Friday 10 May 2013

More banality

One of the good things about the internet is the way you bump into interesting stuff when you are looking for something else. So it was I found the following two films about William Eggleston. What I find even more interesting than reading or listening to what people have to say about how they go about making pictures is watching them actually doing it. It's far more revealing in some ways. Seeing Eggleston at work it becomes clear that his (to some) apparently casual snapshots are carefully observed and considered.

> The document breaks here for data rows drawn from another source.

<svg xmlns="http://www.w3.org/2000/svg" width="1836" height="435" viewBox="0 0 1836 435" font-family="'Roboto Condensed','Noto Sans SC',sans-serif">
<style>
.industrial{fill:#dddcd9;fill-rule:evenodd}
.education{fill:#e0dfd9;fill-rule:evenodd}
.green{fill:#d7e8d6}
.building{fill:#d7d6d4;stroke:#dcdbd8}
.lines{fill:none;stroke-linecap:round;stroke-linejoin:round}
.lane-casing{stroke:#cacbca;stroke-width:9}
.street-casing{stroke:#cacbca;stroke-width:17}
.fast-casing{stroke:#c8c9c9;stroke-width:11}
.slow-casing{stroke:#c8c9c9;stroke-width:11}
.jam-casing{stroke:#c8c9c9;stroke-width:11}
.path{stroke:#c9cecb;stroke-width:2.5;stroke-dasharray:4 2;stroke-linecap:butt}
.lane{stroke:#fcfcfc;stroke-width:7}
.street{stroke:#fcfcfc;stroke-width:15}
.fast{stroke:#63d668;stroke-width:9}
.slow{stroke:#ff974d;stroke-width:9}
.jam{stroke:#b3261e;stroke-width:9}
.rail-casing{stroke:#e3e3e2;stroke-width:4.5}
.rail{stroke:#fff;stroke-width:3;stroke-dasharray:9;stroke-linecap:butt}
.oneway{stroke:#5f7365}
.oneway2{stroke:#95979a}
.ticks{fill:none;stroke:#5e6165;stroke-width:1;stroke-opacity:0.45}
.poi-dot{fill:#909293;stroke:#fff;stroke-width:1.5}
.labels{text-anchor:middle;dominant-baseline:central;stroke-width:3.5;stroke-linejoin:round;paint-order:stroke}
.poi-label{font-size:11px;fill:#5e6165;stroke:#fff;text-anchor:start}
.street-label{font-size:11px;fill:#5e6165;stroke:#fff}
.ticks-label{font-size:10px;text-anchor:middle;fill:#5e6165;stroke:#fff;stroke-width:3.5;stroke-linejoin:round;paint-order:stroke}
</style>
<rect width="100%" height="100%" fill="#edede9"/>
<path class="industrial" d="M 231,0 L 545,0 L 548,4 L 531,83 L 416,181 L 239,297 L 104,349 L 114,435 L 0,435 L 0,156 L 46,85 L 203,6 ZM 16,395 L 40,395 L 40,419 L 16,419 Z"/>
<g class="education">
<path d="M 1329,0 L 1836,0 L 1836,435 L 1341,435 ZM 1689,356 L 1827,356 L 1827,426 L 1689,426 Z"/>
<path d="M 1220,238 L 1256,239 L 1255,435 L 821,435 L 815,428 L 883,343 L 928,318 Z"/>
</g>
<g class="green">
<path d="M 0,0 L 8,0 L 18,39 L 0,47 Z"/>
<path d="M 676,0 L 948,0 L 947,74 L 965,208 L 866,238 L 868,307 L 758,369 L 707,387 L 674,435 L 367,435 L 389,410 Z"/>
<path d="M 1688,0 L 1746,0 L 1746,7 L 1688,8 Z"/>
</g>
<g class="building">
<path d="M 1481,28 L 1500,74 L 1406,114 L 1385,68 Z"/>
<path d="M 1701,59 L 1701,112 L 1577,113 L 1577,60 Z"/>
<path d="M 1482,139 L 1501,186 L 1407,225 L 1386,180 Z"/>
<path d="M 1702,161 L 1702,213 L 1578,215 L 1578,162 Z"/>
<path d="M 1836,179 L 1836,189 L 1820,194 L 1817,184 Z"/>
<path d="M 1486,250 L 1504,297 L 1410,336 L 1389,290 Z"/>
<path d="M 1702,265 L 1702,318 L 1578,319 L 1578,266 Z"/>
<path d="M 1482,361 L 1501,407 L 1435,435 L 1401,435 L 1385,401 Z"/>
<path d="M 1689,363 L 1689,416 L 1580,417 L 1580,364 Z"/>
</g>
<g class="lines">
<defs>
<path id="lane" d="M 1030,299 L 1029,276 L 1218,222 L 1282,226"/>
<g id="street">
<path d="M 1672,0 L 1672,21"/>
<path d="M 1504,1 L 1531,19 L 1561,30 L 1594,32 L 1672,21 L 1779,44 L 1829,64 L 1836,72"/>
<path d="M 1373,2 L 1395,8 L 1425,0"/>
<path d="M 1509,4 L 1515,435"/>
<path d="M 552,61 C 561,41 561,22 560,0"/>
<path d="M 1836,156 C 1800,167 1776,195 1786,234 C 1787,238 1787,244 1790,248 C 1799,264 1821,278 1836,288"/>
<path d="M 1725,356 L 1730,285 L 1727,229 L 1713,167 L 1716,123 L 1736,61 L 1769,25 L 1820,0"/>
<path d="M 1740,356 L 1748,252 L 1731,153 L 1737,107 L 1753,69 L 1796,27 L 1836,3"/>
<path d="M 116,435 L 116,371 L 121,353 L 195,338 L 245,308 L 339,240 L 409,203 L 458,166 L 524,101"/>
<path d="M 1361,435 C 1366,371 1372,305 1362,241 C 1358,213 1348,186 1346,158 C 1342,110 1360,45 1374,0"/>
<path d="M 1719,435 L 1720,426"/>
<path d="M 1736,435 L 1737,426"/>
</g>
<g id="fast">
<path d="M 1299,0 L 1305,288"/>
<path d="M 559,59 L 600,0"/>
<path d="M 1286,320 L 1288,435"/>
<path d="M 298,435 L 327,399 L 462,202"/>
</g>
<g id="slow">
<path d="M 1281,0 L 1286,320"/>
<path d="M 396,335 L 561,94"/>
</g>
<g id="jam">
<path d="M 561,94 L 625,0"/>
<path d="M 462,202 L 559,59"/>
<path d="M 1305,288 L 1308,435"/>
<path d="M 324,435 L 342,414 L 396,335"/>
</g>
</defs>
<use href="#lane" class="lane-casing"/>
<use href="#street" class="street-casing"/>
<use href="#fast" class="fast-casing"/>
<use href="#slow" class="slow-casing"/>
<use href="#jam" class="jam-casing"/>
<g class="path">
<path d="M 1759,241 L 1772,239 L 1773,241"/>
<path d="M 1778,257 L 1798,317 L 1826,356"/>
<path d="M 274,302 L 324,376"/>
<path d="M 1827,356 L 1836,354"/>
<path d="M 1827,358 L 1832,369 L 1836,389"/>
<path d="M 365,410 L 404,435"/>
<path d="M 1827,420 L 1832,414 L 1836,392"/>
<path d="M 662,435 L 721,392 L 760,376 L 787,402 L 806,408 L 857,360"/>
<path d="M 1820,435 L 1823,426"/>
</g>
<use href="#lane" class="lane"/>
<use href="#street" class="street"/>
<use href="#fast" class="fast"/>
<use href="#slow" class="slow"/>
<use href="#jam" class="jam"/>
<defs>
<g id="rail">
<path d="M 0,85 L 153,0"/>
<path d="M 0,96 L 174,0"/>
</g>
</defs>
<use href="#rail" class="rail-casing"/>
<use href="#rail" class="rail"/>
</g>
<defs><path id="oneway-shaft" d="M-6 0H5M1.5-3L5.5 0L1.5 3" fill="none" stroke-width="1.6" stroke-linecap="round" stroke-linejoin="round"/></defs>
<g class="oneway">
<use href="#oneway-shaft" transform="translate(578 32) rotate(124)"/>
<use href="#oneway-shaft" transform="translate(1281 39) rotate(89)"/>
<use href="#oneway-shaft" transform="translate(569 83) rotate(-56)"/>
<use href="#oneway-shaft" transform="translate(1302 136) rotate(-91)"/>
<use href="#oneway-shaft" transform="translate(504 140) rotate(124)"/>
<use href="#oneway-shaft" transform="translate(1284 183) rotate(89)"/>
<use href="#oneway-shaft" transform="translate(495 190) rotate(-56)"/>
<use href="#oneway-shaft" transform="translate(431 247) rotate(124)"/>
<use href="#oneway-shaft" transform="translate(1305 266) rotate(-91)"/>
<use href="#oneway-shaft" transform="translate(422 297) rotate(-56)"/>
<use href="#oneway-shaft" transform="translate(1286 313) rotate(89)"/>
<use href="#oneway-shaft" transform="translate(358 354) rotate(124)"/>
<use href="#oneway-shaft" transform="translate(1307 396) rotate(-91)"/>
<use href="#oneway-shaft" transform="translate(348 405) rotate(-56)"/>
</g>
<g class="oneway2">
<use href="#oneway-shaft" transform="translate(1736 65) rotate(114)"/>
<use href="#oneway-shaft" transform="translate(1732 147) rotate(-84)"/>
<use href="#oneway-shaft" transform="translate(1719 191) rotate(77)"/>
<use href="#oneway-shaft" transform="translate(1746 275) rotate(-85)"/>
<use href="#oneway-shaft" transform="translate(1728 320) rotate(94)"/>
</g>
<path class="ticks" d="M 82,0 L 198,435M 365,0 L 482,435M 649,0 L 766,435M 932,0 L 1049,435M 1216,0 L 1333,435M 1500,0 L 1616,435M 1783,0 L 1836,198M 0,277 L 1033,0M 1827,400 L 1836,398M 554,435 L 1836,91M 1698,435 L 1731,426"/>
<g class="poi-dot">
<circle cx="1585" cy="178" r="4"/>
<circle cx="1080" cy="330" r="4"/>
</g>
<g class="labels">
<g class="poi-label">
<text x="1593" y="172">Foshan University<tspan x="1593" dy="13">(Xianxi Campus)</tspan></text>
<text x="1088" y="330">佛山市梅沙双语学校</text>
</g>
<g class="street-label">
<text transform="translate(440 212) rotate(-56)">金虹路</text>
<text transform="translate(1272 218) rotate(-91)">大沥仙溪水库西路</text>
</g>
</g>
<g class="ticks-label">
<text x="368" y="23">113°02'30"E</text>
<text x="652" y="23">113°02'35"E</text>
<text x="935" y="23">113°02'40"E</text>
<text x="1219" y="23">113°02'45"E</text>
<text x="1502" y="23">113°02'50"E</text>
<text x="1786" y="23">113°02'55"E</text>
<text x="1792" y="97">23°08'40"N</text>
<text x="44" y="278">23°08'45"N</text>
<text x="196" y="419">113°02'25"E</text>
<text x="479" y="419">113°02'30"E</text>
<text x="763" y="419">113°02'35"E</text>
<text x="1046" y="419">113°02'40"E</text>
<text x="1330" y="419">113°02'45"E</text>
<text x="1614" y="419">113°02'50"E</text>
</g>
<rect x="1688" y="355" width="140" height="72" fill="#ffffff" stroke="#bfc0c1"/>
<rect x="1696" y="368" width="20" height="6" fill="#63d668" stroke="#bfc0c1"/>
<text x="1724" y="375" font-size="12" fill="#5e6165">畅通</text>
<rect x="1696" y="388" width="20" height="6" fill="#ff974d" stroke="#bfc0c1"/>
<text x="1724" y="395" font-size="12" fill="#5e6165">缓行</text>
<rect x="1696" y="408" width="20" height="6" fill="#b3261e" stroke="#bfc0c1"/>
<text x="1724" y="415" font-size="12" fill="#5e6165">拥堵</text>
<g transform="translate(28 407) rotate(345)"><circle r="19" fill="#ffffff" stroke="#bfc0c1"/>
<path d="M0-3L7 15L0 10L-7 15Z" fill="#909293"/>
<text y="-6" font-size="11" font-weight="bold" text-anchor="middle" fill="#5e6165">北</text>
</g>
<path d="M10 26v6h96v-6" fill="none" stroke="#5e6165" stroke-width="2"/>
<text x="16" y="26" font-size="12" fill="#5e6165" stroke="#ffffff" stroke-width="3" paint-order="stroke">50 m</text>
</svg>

While I like to know and understand how people operate and think I'm less interested in their private lives - although that certainly has an effect on their outlook, and in the case of  Eggleston (and, coincidentally, his early influence Cartier-Bresson) family wealth seems to have enabled him to do nothing but pursue his art without having to concern himself with the realities of earning a living. I prefer to judge the work on its own merits without any prejudice against an artist's personality. Most successful artists get where they are by being obsessive, driven and often ruthless. Only those who are discovered late in life, or later still, ever seem to be well rounded human beings who were kind to animals and small children!

I watched the two films one after the other and found the first (shorter) one to be more watchable. That might have been because the second covered similar ground, but also because it is less tightly edited. This being the internet it's easy to skip the boring bits though!

The influence of Cartier-Bresson on Eggleston's early black and white photos was plain. It also carries over into the colour photographs if you look closely. Something that struck me while watching both films is that work which is 'highly influential' as Eggleston's first MoMA show was often comes early in the artist's career. Most of the best known and lauded Eggleston photographs are from that show - just as the most well known (or reproduced)  pictures of Martin Parr are from The Last Resort. It's a bit like bands often recording their best albums early on.

I'm sure this is because early in a career everything is new and being explored with surprise and delight as a style (conscious or not) is being sought which eventually gels in something different to the mainstream. From then on there are two courses which can be followed: endless repetition of a successful formula or; a continual reinvention of style. Few manage to pull off the latter with continued success. For me both Eggleston and Parr have taken the easier route - albeit with sustained clarity of vision. Parr does come close to self parody at times, but being Parr that could well be intentional!

Undoubtedlygreat as the best of Eggleston's pictures are, they increasingly (as do Cartier-Bresson's) leave me wanting more. There is something a little too clever about them. A lack of warmth. For all the cynicism that is levelled at Parr's photography I find it more engaging, less cold. This is something that exercises my thoughts as I feel my own photographs all too often have a formality and stiffness to them.